I prefer spending a bit more and resting assured that nothing will suddenly snap as I pull back the pouch for a shot - at least until other cheaper sellers are deemed safe by a larger number of online customers. The shipping issue is a question of what Dankung shipment option you use: I received my orders with 2 weeks (USD 10 extra), which is OK for me.

It's a personal choice at the end of the day, but safety always comes first for me.


----------



## crazyslingshot (Dec 25, 2009)

they are quite different things.

For almost any product including slingshot, you can find incredible low price at Aliexpress , Just they are usually made with very poor material

by the way, dankung seems has many hidden discounts, I got 2 lion mouth and 1 finger ring for free.



Fiveshooter said:


> Here is just one of Dankung's rip off deals and there are several more if you look around:
> 
> http://www.dankung.com/Gcontent/lion-mouth-flatband-slingshot_1889?nosto=nosto-page-product3
> 
> ...


----------



## Fiveshooter (Nov 15, 2016)

crazyslingshot said:


> they are quite different things.
> 
> For almost any product including slingshot, you can find incredible low price at Aliexpress , Just they are usually made with very poor material
> 
> ...


Getting two for free should tell you they are not worth their asking price and I am VERY familiar with Chinese slingshots and metals so not only is the so called Tucan the exactly same as the cheaper ones which are indeed of full stainless build, the Lion mouth is also the same and your claim they are different has no validity.
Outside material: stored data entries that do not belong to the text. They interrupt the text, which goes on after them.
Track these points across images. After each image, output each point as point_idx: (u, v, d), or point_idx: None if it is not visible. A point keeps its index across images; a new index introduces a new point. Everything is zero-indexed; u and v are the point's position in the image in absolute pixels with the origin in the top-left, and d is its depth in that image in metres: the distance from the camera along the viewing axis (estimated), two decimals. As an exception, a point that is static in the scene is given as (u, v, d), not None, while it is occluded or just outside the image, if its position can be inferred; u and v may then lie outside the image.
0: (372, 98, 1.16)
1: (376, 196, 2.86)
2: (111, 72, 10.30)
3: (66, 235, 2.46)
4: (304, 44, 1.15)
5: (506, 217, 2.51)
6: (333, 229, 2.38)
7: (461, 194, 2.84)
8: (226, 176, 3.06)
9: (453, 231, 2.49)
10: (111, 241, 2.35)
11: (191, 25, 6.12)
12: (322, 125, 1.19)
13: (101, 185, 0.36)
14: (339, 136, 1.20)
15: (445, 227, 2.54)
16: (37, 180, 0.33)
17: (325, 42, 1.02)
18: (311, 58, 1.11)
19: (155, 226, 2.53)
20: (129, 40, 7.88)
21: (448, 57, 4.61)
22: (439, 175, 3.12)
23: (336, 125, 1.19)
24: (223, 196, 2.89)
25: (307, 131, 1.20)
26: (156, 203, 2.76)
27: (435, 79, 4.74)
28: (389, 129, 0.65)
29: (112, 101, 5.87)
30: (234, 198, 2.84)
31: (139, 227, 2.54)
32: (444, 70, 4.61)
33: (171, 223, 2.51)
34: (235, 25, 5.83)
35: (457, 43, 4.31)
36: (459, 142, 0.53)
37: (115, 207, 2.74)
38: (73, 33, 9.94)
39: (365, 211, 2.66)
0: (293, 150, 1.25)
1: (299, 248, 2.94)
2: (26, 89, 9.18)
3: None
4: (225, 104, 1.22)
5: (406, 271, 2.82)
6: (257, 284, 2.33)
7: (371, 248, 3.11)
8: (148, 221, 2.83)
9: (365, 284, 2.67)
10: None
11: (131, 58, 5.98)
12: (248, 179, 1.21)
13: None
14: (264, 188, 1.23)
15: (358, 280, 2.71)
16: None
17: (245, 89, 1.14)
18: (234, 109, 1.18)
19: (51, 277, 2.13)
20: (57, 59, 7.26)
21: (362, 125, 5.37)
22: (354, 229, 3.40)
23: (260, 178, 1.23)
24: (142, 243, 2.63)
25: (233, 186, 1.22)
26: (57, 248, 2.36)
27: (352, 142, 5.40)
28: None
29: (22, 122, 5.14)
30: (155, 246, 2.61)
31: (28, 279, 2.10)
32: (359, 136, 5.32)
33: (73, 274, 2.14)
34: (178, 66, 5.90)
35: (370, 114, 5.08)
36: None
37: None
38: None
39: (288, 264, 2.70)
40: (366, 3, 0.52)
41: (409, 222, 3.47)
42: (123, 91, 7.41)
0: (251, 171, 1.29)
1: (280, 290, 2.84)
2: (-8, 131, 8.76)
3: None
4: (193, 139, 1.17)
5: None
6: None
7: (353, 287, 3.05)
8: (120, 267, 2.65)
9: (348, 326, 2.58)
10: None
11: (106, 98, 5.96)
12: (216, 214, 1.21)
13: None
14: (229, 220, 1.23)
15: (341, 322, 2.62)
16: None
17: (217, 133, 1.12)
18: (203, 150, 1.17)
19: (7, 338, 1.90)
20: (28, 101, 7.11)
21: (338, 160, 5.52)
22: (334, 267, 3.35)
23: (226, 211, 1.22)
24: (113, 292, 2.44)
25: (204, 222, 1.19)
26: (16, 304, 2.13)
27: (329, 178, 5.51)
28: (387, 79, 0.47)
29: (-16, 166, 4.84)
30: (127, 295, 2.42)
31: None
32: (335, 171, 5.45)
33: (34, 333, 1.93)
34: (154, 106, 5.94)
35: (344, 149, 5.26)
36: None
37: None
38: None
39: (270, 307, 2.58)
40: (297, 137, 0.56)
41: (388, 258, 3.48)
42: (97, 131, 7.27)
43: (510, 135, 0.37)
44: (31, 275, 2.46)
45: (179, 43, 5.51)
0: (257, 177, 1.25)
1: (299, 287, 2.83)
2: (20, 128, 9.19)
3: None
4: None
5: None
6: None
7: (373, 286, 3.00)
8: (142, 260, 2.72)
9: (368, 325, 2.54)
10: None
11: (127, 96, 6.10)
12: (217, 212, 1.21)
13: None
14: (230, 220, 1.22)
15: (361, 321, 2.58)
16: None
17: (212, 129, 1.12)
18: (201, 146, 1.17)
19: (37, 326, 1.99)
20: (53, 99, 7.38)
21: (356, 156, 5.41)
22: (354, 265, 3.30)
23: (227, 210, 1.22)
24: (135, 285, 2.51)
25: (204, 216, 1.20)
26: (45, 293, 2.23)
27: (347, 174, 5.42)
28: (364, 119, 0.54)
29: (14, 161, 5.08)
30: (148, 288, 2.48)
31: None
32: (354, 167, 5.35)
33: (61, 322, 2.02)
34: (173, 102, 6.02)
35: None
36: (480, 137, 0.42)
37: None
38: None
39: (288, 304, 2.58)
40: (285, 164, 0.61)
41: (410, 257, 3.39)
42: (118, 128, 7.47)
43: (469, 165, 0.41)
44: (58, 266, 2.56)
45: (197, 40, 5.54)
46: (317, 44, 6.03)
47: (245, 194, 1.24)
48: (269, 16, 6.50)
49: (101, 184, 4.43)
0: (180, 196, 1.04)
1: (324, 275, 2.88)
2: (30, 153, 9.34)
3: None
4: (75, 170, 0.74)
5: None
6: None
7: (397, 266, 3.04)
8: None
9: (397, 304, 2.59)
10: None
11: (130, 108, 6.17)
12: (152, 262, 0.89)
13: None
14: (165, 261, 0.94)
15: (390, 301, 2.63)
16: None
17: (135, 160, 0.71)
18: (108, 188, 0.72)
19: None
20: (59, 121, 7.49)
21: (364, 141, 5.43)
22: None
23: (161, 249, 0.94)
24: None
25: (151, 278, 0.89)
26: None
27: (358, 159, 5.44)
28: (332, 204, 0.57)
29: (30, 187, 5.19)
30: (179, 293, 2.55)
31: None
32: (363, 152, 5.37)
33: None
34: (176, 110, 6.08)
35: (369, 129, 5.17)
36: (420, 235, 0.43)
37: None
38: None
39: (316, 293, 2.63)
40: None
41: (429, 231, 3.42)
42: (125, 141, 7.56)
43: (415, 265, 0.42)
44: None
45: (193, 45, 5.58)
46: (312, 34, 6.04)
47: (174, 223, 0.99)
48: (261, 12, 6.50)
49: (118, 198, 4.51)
It appeared on Aliexpress long before Dankung so one being a clone of the other in a lesser material is not viable. Hidden discounts aside I do better elsewhere and I DO get real stainless or real titanium when that is what I buy. I can spot zinc by the pictures alone and avoid it at any price as it can break without any sign it's about to happen.
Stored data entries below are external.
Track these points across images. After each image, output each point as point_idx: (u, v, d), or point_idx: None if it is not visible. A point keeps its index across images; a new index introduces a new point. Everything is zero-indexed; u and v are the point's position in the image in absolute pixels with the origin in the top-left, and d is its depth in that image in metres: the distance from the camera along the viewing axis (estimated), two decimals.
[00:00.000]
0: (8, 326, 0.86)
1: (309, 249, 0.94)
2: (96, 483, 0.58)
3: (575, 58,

"they are quite different things." That's what Dankung wants you to believe but they only differ in cost and shipping times, however they seem to have you convinced and I would not try to dissuade you from spending more if that is your desire.
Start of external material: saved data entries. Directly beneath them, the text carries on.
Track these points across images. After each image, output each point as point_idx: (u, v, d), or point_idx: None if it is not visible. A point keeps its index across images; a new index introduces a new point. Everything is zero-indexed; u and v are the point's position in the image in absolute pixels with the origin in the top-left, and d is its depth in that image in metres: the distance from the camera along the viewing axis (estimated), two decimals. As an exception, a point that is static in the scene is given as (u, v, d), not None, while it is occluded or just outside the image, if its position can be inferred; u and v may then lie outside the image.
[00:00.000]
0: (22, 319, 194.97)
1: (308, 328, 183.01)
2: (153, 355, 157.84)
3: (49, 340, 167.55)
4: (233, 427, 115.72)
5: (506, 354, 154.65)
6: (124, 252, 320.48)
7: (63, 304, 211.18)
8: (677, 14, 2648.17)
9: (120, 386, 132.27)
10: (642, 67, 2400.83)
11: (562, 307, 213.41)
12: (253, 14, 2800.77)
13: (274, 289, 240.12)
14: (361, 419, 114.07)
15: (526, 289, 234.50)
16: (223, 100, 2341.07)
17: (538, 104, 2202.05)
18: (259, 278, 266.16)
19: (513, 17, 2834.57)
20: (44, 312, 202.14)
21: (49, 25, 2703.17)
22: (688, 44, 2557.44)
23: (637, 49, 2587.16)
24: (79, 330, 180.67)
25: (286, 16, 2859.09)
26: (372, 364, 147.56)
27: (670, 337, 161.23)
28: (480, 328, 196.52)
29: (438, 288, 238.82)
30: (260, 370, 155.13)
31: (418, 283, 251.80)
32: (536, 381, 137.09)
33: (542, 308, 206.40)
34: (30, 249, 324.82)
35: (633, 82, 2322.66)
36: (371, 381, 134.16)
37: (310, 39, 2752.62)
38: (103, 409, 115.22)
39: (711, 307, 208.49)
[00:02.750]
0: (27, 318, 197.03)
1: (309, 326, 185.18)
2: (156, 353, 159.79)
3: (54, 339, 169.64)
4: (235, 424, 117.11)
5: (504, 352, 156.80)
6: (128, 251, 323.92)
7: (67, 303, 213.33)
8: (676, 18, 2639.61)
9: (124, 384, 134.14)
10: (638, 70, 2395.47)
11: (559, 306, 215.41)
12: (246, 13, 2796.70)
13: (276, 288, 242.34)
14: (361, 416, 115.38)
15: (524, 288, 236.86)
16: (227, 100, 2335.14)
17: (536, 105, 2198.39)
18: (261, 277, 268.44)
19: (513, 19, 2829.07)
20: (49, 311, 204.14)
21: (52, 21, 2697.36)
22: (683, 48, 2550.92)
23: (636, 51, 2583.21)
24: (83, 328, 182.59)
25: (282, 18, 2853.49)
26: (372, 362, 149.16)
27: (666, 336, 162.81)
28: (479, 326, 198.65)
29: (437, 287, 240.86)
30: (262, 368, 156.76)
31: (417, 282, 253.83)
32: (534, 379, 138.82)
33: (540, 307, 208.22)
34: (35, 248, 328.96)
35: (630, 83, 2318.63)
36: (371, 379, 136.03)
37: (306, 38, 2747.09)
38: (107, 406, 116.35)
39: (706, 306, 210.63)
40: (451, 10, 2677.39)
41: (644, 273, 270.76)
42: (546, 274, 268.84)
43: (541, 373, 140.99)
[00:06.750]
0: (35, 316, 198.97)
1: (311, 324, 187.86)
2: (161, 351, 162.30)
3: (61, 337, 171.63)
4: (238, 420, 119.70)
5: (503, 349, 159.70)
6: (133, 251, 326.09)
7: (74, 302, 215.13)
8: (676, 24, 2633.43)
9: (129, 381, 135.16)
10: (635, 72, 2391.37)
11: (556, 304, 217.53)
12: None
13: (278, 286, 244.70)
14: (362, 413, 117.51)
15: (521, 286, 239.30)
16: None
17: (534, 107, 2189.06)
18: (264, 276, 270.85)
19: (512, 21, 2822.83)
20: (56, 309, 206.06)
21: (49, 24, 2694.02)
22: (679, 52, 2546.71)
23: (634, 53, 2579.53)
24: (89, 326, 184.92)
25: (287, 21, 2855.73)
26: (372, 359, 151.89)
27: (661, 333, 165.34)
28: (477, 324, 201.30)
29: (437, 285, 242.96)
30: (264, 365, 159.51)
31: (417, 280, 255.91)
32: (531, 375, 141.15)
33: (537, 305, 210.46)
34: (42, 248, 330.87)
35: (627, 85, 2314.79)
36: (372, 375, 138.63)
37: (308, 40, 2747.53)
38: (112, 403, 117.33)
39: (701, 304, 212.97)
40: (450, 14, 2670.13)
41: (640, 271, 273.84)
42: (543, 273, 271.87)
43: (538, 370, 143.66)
I have spend several hundred dollars at Dankung over the last couple of years and I honestly don't recall anything other than what I paid for added to the package.

GZK on the other hand has always thrown in an extra goodie bag of various items. You never know what they are until you open the box.


----------



## Fiveshooter (Nov 15, 2016)

Pebble Shooter said:


> Reply to Fiveshooter: as I mentioned, I received this ring slingshot for "free" from Dankung i.e. the price of the extras ("presents") they send is doubtlessly factored into the sales price of whatever one orders. Indeed, some of the Dankung slingshots can be ordered at a much lower price at online sellers such as PIAO YU:
> 
> https://piaoyu.aliexpress.com/store/group/Metal-slingshot/2934060_511401723.html?spm=2114.12010608.nav-list.5.23bd7d0adwaYOE
> 
> ...


Safety comes first to me as well and I am quite capable of telling real stainless and titanium from zinc usually just by looking at the pictures in the listing and I have also paid the additional $10 for "expedited shipping" at Dankung. That order arrived in three weeks and received a tracking number only after requesting it. Most sellers provide one without you having to ask for it. I also do not advertise for any seller so I have no reason to sway people one way or the other except to point out the obvious price differences. I would never recommend anything I thought may pose a danger to anyone nor buy it myself.

I have no ties with Dankung or Aliexpress other than being a paying customer at both but I will never pay double or triple or even more to help support Dankung.

If they have a product that is unique to them and I want it I buy it. All others I compare prices first. They do have some really good designs that they can actually claim as their own and I already have all of them I want at present unless they come out with something that catches my eye.

I am in agreement that neither Dankung or GZK will sell a low quality or dangerous slingshot however when I order from GZK I have ALWAYS received my order in days instead of weeks and I factor his cost to ship expedited to whatever markup he may have. I have ordered from GZK many times and will continue to do so.

GZK is of the highest integrity and he has three times already hunted down models for me I could not find from a reputable dealer at prices sometimes a fraction of the cost what even an Aliexpress seller may list it for. Ordering from Aliexpress has had it's downs as there are many sellers that offer things they neither have in stock or the ability to acquire. I tried to buy two full G-10 peg head slings from two different sellers at Aliexpress. At time of purchase both claimed to have over 200 in stock yet both asked me to choose something else because they did not have them nor could they get them. Both took weeks to refund and all I did was send GZK a picture of it and he had them on the way to me within days of my asking at a price (including expedited shipping) about the same as the Aliexpress sellers that could not provide them at all. As far as untrustworthy sellers on Aliexpress I just keep them on a spreadsheet of less than honest sellers and avoid them if possible although even some of those can and will deliver if you inquire as to real stock of a given item BEFORE you place the order.


----------